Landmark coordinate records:
--------------------------------

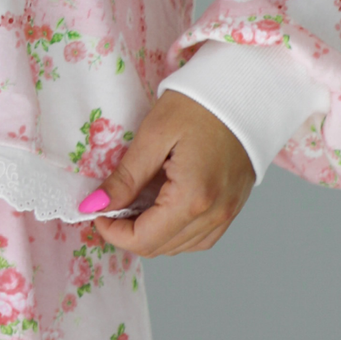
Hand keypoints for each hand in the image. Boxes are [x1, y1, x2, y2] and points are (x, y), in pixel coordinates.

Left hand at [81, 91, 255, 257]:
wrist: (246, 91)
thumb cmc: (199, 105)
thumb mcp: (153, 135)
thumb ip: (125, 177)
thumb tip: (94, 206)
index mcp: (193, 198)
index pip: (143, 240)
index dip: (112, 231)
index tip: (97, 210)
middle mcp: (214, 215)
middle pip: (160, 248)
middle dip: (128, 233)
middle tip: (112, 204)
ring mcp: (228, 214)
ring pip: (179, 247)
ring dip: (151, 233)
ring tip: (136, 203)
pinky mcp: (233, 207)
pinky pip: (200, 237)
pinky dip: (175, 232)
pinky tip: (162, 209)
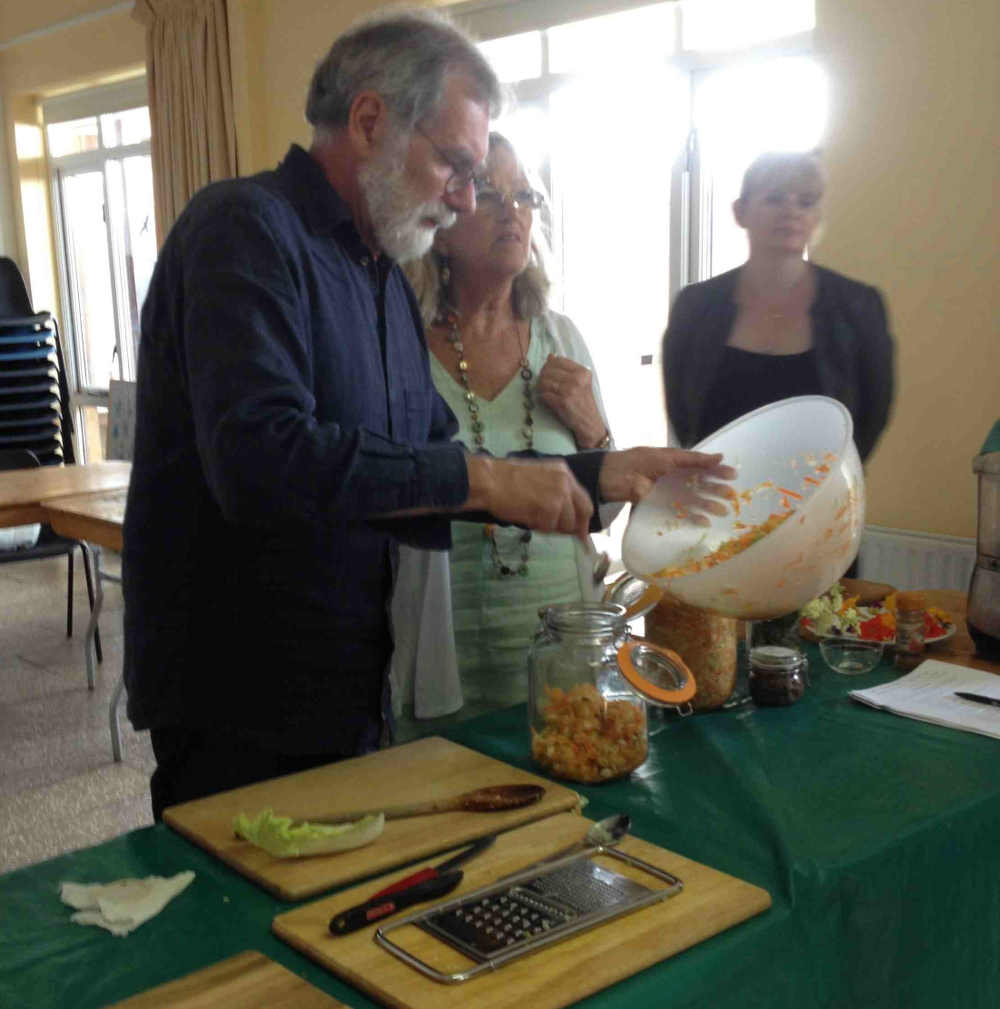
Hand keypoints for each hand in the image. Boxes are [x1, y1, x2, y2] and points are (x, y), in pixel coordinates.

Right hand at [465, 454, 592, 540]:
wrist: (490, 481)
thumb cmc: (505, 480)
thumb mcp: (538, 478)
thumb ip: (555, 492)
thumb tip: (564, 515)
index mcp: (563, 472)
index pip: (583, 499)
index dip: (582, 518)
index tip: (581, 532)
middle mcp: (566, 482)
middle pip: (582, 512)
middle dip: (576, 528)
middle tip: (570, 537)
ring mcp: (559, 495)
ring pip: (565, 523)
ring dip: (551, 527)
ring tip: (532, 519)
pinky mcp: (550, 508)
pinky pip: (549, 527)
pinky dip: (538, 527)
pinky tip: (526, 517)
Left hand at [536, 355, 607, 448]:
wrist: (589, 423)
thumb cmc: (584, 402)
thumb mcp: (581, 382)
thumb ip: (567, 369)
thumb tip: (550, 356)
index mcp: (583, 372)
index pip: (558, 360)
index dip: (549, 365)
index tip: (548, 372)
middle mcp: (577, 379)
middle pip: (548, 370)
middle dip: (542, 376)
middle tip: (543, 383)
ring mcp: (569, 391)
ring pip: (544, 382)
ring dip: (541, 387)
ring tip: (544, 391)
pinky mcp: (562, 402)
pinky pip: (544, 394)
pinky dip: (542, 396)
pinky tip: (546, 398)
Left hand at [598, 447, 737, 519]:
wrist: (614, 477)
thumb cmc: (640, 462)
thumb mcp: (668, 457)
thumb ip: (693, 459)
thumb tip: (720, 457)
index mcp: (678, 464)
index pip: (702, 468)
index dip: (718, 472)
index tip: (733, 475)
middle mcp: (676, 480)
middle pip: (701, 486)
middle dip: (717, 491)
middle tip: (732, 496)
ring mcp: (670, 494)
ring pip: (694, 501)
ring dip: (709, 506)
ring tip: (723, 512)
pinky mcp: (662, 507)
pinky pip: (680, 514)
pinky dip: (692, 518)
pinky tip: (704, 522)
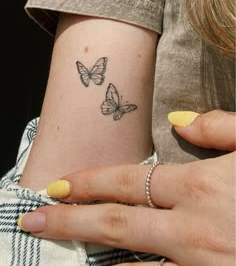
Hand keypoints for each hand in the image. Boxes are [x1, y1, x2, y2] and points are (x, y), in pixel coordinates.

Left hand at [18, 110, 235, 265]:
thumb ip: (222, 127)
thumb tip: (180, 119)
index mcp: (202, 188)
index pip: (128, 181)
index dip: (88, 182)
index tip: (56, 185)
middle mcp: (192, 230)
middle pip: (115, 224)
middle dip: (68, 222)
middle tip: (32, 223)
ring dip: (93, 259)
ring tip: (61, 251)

--------------------------------

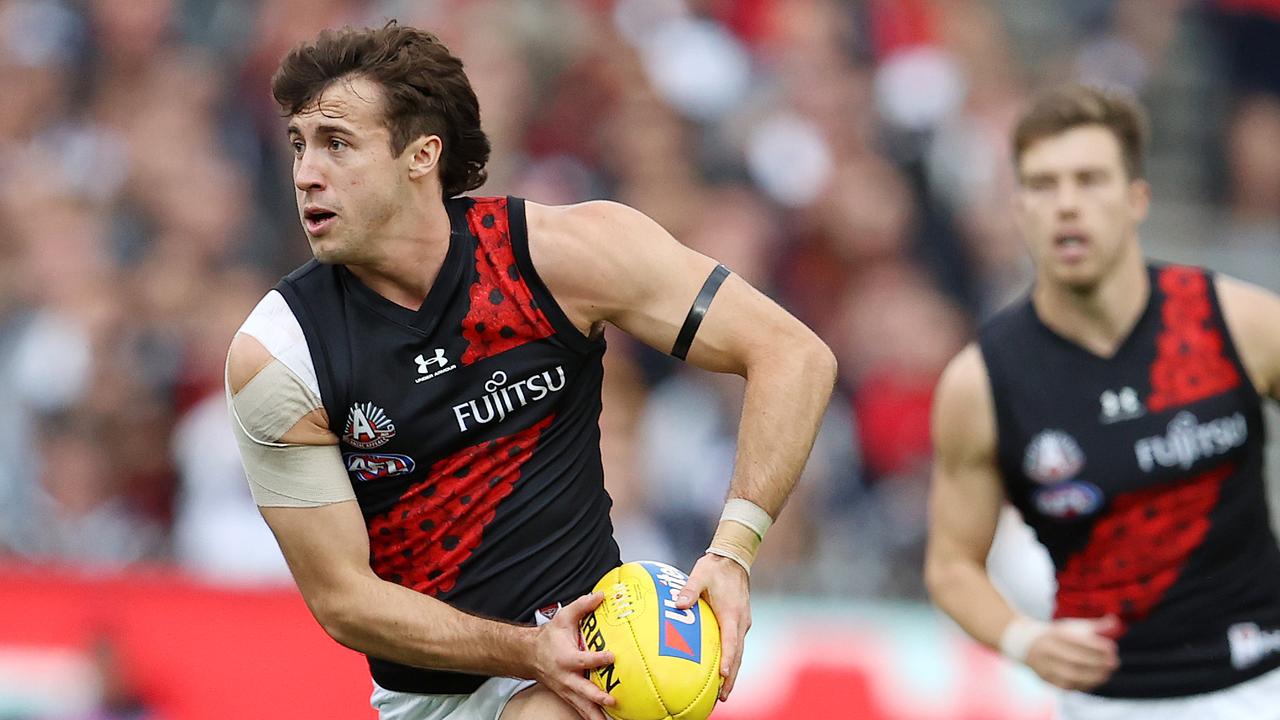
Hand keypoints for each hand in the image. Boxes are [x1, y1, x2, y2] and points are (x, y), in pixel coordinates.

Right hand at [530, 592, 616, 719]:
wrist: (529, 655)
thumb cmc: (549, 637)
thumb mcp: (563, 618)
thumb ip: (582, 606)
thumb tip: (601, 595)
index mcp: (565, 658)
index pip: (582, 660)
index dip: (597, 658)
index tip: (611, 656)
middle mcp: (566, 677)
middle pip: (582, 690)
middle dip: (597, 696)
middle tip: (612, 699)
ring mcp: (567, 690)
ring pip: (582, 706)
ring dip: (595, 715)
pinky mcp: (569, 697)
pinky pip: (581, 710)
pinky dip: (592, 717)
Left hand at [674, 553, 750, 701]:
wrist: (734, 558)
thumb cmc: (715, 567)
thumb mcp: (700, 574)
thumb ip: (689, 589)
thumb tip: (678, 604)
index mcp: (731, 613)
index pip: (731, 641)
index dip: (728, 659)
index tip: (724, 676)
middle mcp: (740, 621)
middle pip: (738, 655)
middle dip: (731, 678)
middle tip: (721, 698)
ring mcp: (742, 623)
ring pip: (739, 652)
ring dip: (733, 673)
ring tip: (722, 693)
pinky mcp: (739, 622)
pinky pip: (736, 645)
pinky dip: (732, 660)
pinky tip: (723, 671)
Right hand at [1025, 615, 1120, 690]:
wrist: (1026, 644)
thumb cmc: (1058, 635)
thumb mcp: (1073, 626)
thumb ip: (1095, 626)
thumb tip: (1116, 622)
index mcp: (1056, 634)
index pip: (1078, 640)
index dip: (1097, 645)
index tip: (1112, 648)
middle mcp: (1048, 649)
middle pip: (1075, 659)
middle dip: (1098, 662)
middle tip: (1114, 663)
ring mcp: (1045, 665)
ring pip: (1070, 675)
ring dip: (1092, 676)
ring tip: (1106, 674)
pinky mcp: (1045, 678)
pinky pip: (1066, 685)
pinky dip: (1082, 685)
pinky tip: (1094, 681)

--------------------------------

* WHAT YOU NEED TO DO *
Track down every line in the entries that includes the string "wrist", and copy it.

* EXERCISE SOLUTION *
wrist: (246, 91)
wrist: (490, 481)
wrist: (589, 423)
wrist: (614, 477)
wrist: (529, 655)
wrist: (734, 558)
wrist: (1026, 644)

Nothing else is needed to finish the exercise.